• [Dataset entries]
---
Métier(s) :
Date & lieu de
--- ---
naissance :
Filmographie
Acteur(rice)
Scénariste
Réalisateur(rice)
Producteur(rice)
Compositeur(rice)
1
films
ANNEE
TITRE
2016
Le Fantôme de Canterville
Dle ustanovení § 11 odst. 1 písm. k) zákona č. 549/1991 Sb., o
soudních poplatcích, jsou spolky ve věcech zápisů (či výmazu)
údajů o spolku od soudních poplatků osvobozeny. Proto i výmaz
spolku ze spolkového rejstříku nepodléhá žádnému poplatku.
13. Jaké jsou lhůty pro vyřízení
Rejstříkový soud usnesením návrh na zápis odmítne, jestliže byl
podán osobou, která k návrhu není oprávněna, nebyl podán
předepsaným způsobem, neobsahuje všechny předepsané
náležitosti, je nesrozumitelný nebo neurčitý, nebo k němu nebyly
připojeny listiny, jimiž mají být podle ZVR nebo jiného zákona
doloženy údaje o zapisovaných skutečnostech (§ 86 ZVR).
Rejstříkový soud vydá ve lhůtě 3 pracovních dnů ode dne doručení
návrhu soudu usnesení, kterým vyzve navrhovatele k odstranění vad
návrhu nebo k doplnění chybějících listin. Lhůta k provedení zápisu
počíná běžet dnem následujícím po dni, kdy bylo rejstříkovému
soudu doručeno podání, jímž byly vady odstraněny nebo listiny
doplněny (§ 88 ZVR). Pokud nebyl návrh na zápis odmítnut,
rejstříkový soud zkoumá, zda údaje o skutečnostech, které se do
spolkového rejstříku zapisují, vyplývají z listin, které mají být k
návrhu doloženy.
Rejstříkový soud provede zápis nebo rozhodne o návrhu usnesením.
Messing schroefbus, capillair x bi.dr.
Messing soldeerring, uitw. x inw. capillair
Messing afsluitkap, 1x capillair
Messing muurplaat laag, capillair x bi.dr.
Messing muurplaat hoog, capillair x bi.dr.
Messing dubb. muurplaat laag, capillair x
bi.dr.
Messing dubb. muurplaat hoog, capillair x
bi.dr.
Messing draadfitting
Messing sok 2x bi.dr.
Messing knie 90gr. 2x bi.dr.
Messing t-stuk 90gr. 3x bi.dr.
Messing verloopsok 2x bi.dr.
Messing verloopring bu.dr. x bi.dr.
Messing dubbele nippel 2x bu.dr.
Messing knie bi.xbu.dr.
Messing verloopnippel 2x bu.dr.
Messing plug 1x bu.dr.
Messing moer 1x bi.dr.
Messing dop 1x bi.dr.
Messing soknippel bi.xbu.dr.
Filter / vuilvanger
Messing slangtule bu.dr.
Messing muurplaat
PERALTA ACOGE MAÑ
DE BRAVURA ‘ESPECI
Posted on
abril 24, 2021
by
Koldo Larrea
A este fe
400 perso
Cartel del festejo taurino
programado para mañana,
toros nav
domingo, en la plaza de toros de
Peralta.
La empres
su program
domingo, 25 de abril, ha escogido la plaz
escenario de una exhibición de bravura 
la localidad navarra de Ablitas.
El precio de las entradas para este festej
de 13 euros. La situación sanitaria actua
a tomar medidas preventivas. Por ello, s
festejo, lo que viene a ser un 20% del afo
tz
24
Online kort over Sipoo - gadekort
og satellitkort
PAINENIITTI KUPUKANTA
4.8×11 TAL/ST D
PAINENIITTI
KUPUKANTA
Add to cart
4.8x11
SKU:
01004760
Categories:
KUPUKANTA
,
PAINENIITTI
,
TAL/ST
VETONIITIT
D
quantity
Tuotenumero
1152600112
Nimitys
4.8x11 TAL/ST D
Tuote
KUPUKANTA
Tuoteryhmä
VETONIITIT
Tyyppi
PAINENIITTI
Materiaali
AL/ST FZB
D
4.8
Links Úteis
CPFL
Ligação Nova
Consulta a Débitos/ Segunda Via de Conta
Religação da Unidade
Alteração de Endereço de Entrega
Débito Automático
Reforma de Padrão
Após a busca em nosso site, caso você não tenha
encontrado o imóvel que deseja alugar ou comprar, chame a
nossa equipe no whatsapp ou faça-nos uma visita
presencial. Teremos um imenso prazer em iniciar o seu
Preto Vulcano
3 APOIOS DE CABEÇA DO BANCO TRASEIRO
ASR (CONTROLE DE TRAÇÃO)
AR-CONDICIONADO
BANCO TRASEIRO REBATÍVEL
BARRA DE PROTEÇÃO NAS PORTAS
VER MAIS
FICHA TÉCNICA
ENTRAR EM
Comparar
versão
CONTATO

• [REQUIREMENT]
Pull out every line of text from the entries above and reproduce each one verbatim, keeping the original order and line breaks.

• [ANSWER AREA]
---
Métier(s) :
Date & lieu de
--- ---
naissance :
Filmographie
Acteur(rice)
Scénariste
Réalisateur(rice)
Producteur(rice)
Compositeur(rice)
1
films
ANNEE
TITRE
2016
Le Fantôme de Canterville
Dle ustanovení § 11 odst. 1 písm. k) zákona č. 549/1991 Sb., o
soudních poplatcích, jsou spolky ve věcech zápisů (či výmazu)
údajů o spolku od soudních poplatků osvobozeny. Proto i výmaz
spolku ze spolkového rejstříku nepodléhá žádnému poplatku.
13. Jaké jsou lhůty pro vyřízení
Rejstříkový soud usnesením návrh na zápis odmítne, jestliže byl
podán osobou, která k návrhu není oprávněna, nebyl podán
předepsaným způsobem, neobsahuje všechny předepsané
náležitosti, je nesrozumitelný nebo neurčitý, nebo k němu nebyly
připojeny listiny, jimiž mají být podle ZVR nebo jiného zákona
doloženy údaje o zapisovaných skutečnostech (§ 86 ZVR).
Rejstříkový soud vydá ve lhůtě 3 pracovních dnů ode dne doručení
návrhu soudu usnesení, kterým vyzve navrhovatele k odstranění vad
návrhu nebo k doplnění chybějících listin. Lhůta k provedení zápisu
počíná běžet dnem následujícím po dni, kdy bylo rejstříkovému
soudu doručeno podání, jímž byly vady odstraněny nebo listiny
doplněny (§ 88 ZVR). Pokud nebyl návrh na zápis odmítnut,
rejstříkový soud zkoumá, zda údaje o skutečnostech, které se do
spolkového rejstříku zapisují, vyplývají z listin, které mají být k
návrhu doloženy.
Rejstříkový soud provede zápis nebo rozhodne o návrhu usnesením.
Messing schroefbus, capillair x bi.dr.
Messing soldeerring, uitw. x inw. capillair
Messing afsluitkap, 1x capillair
Messing muurplaat laag, capillair x bi.dr.
Messing muurplaat hoog, capillair x bi.dr.
Messing dubb. muurplaat laag, capillair x
bi.dr.
Messing dubb. muurplaat hoog, capillair x
bi.dr.
Messing draadfitting
Messing sok 2x bi.dr.
Messing knie 90gr. 2x bi.dr.
Messing t-stuk 90gr. 3x bi.dr.
Messing verloopsok 2x bi.dr.
Messing verloopring bu.dr. x bi.dr.
Messing dubbele nippel 2x bu.dr.
Messing knie bi.xbu.dr.
Messing verloopnippel 2x bu.dr.
Messing plug 1x bu.dr.
Messing moer 1x bi.dr.
Messing dop 1x bi.dr.
Messing soknippel bi.xbu.dr.
Filter / vuilvanger
Messing slangtule bu.dr.
Messing muurplaat
PERALTA ACOGE MAÑ
DE BRAVURA ‘ESPECI
Posted on
abril 24, 2021
by
Koldo Larrea
A este fe
400 perso
Cartel del festejo taurino
programado para mañana,
toros nav
domingo, en la plaza de toros de
Peralta.
La empres
su program
domingo, 25 de abril, ha escogido la plaz
escenario de una exhibición de bravura 
la localidad navarra de Ablitas.
El precio de las entradas para este festej
de 13 euros. La situación sanitaria actua
a tomar medidas preventivas. Por ello, s
festejo, lo que viene a ser un 20% del afo
tz
24
Online kort over Sipoo - gadekort
og satellitkort
PAINENIITTI KUPUKANTA
4.8×11 TAL/ST D
PAINENIITTI
KUPUKANTA
Add to cart
4.8x11
SKU:
01004760
Categories:
KUPUKANTA
,
PAINENIITTI
,
TAL/ST
VETONIITIT
D
quantity
Tuotenumero
1152600112
Nimitys
4.8x11 TAL/ST D
Tuote
KUPUKANTA
Tuoteryhmä
VETONIITIT
Tyyppi
PAINENIITTI
Materiaali
AL/ST FZB
D
4.8
Links Úteis
CPFL
Ligação Nova
Consulta a Débitos/ Segunda Via de Conta
Religação da Unidade
Alteração de Endereço de Entrega
Débito Automático
Reforma de Padrão
Após a busca em nosso site, caso você não tenha
encontrado o imóvel que deseja alugar ou comprar, chame a
nossa equipe no whatsapp ou faça-nos uma visita
presencial. Teremos um imenso prazer em iniciar o seu
Preto Vulcano
3 APOIOS DE CABEÇA DO BANCO TRASEIRO
ASR (CONTROLE DE TRAÇÃO)
AR-CONDICIONADO
BANCO TRASEIRO REBATÍVEL
BARRA DE PROTEÇÃO NAS PORTAS
VER MAIS
FICHA TÉCNICA
ENTRAR EM
Comparar
versão
CONTATO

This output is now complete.